What to work on → This exercise requires an exact copy of each line from the one containing "For every layout" down to the last line below.

Material for this task →
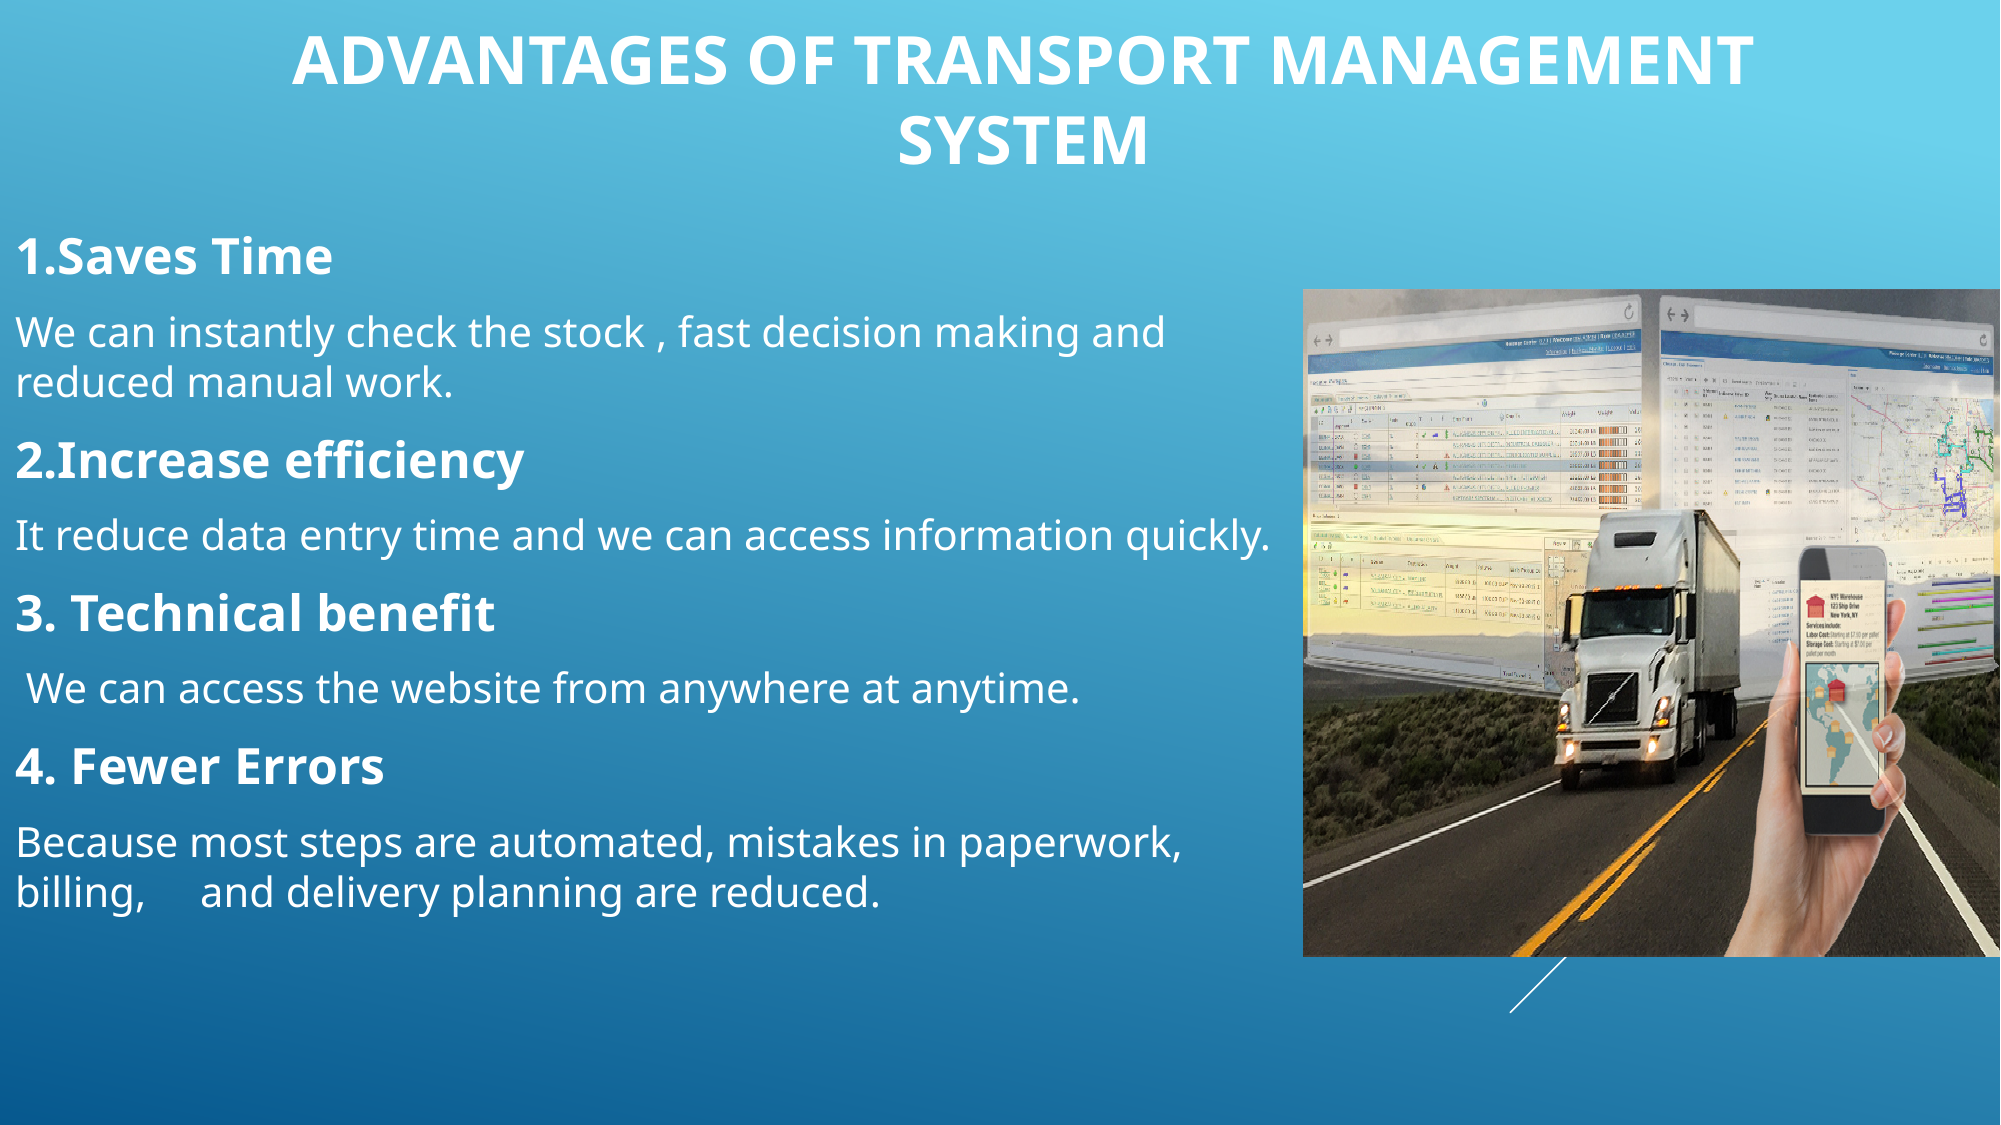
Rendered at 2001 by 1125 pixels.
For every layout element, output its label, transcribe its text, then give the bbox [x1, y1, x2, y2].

title Advantages of transport management system [162, 0, 1888, 195]
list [1303, 289, 2000, 957]
list 1.Saves Time We can instantly check the stock , fast decision making and reduced manual work. 2.Increase efficiency It reduce data entry time and we can access information quickly. 3. Technical benefit We can access the website from anywhere at anytime. 4. Fewer Errors Because most steps are automated, mistakes in paperwork, billing, and delivery planning are reduced. [0, 217, 1304, 981]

Solution →
For every layout element, output its label, transcribe its text, then give the bbox [x1, y1, x2, y2].

title Advantages of transport management system [162, 0, 1888, 195]
list [1303, 289, 2000, 957]
list 1.Saves Time We can instantly check the stock , fast decision making and reduced manual work. 2.Increase efficiency It reduce data entry time and we can access information quickly. 3. Technical benefit We can access the website from anywhere at anytime. 4. Fewer Errors Because most steps are automated, mistakes in paperwork, billing, and delivery planning are reduced. [0, 217, 1304, 981]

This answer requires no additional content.